At Starbucks, the world’s largest coffee-shop operator, spending will rise by 33 percent to $1.2 billion in the fiscal year that started on Oct. 1. “We are planning prudent growth in capital expenditures,” Chief Financial Officer Troy Alstead said at an investor meeting on Dec. 5.
Chevron, the world’s fourth-largest energy company by market value, said on Dec. 5 it plans to spend $36.7 billion on capital investments including exploration, up from $32.7 billion this year. “We’re investing in a portfolio of very attractive oil and gas projects that will deliver volume growth,” Chairman and Chief Executive Officer John Watson said.

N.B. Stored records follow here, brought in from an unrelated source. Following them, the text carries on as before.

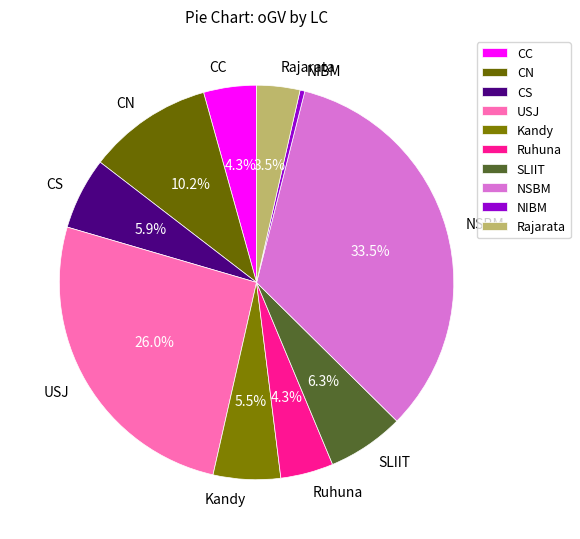

Combined, do Ruhuna and SLIIT account for over 50%?

No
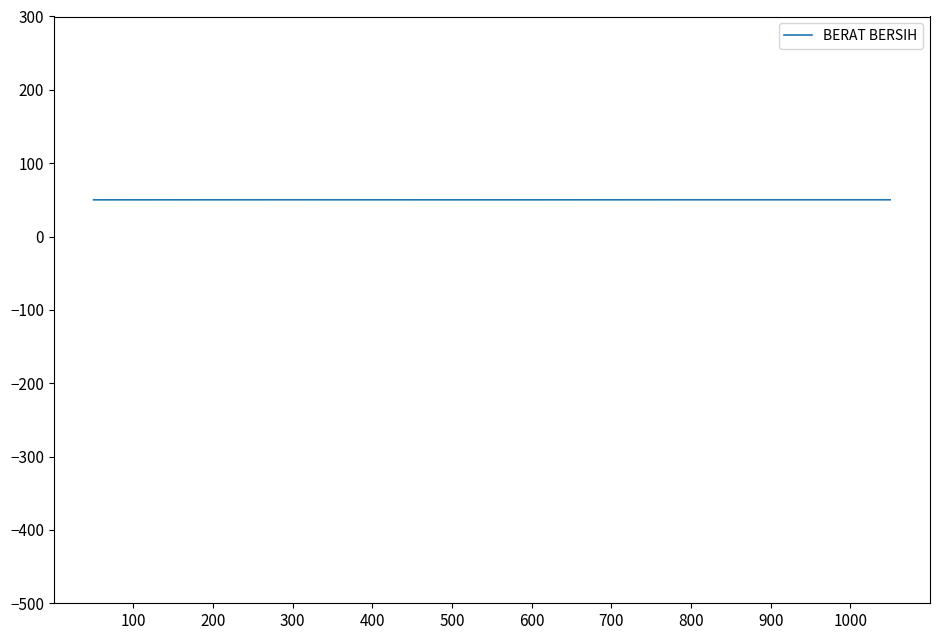

What is the sum of all values?

250.4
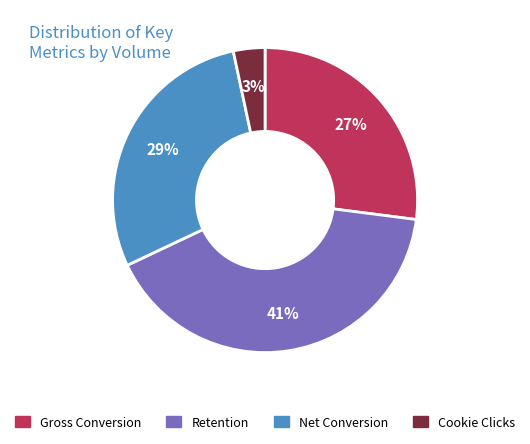

To the nearest percent, what is the average slice percentage?

25%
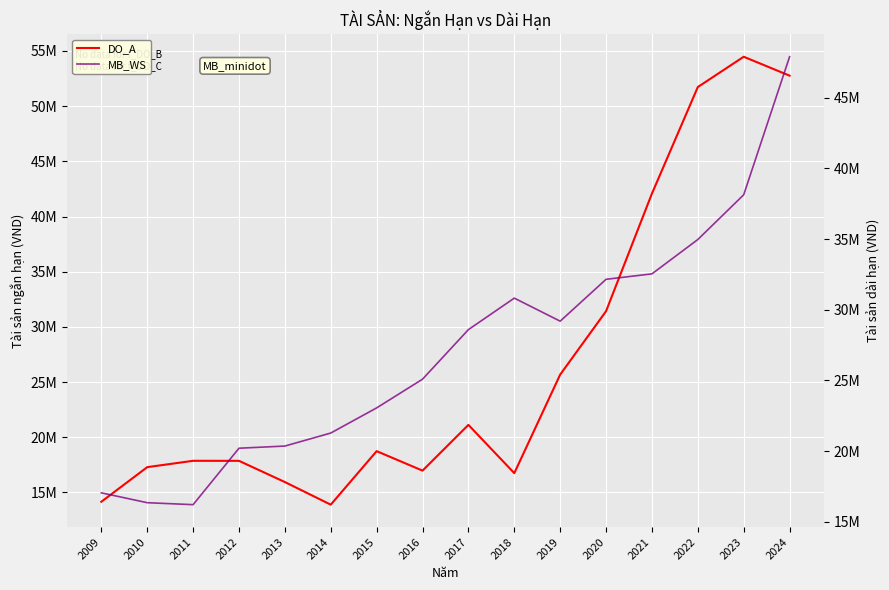

At which category is the sum across all series the highest?

2024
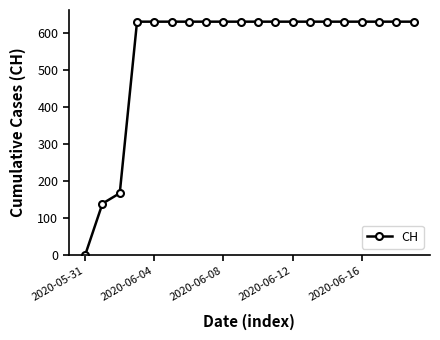

What is the value of the 14th point from the left?

631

Expansion by energy and materials companies reflects tight supply and a recovery in housing markets, said Market Securities-Kyte Group’s Barraud.
“Investment should grow in the mining sector with capacity at more than 90 percent and because the consumption of basic materials will be stimulated by the recovery of the residential real-estate market,” he said.
Banks have increased commercial and industrial loans at an annual rate of 12 percent the past two quarters, according to Fed data. Lenders have eased standards during the past three quarters, the central bank’s senior loan officer surveys showed.
There’s “an important role for credit availability in explaining investment decisions,” said Goldman Sachs Group Inc. economists in a report Dec. 5 on “drivers of capital spending.”
Pent-up demand by businesses will be released once the nervousness lessens over the impending changes in fiscal policy, said Harm Bandholz, chief U.S. economist at UniCredit Group in New York.
“The motive for investing is still there, which is a better sales outlook,” he said.